The tanuki entered classical theater early. Along with the fox and the monkey, it is one of the three most common animal characters in kyōgen, the comic counterpart to Noh, where it typically appears as a trickster figure being outwitted (or, occasionally, doing the outwitting). The pattern of tanuki stories in this period is consistent: the trickster's deception is exposed, but the audience's sympathy stays with the tanuki rather than with the human victim. The figure is rarely truly malicious. The ceramic tanuki figurine — round-bellied, straw-hatted, sake-gourd in hand — is a Meiji-period (1868–1912) and Shōwa-period (1926–1989) phenomenon. The tradition emerged in Shigaraki, in Shiga Prefecture, where local potters began producing standing tanuki figures in the late 19th century. The form was popularized after Emperor Hirohito's 1951 visit to Kōga, during which lined-up tanuki greeted his arrival. The royal exposure made the figurines a national fixture almost overnight. In 1952, a Buddhist monk codified the eight auspicious traits of the standard ceramic tanuki: hat (protection), big eyes (discernment), sake gourd (virtue), big tail (steadiness), belly (decisiveness), promissory note (trust), and so on. The codification turned what had been a regional pottery tradition into a portable belief system.

In Modern Japan

The Shigaraki tanuki is one of the most recognizable Japanese cultural objects of any kind. Standing ceramic figures appear at restaurant entrances, shop fronts, hot-spring inns, and ordinary homes across Japan. The figurines range from palm-sized to over six feet tall. Owners dust them, replace their hats, and accept them as members of the household. Studio Ghibli's Pom Poko (1994), directed by Isao Takahata, brought the full depth of tanuki mythology to a global audience. The film follows a community of tanuki using their shapeshifting abilities to resist the destruction of their forest by suburban development outside Tokyo. The tanuki in the film transform into humans, traffic signs, household objects, and even into a massive parade of yōkai meant to terrify the developers — a sequence drawn directly from classical hyakki yagyō (百鬼夜行) imagery. The film was a commercial and cultural success and substantially raised the international profile of the tanuki. The figure remains productive in modern manga and games. Super Mario Bros. 3 (1988) introduced the "Tanooki Suit," exporting one specific shapeshifting ability — turning into a stone statue — to a global audience that mostly did not know its source.

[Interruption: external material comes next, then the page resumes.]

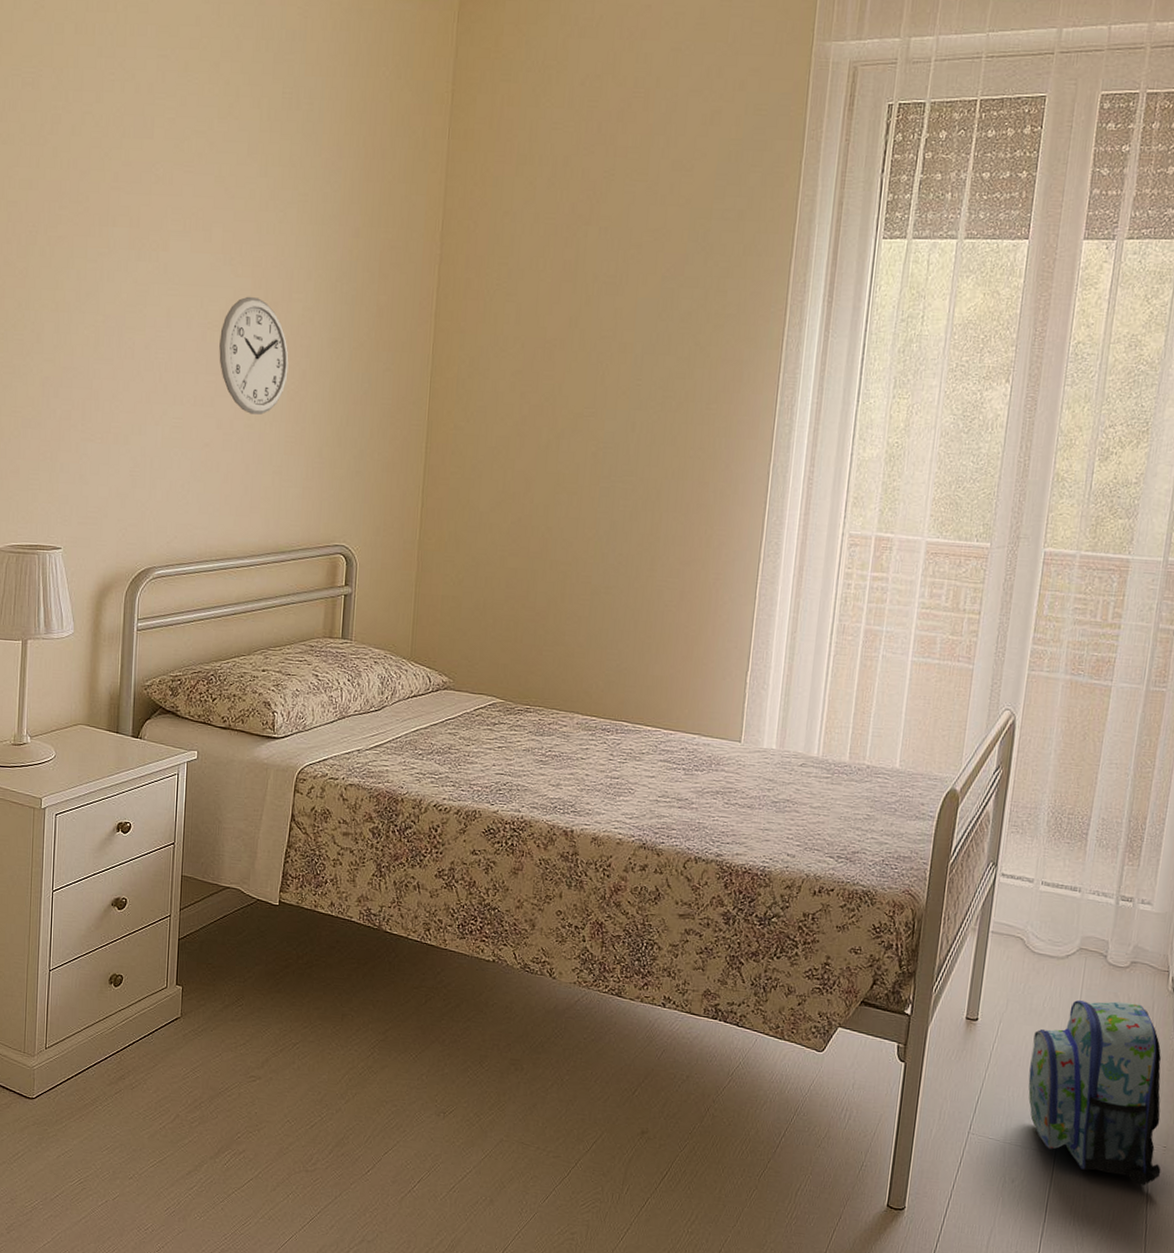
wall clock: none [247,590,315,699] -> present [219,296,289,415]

Why This Animal Carries This Meaning

The real raccoon dog is unusual among canids: it climbs trees, hibernates, and forms long-term mated pairs that hunt and forage together. This already-unusual ecological profile aligned naturally with stories about a creature that does not fit ordinary animal categories. The shapeshifter reputation specifically may come from physical observation. Tanuki frequently rear up on their hind legs to look around, briefly resembling a human child standing in the woods. Their tracks in soft mud can resemble bare human footprints. Their nocturnal vocalizations include whistles and short cries that sound, to a half-asleep ear, almost like distant conversation. A creature that occasionally looks human, walks like one for a moment, and seems to leave human-shaped traces is a creature that the imagination will eventually decide can become human at will.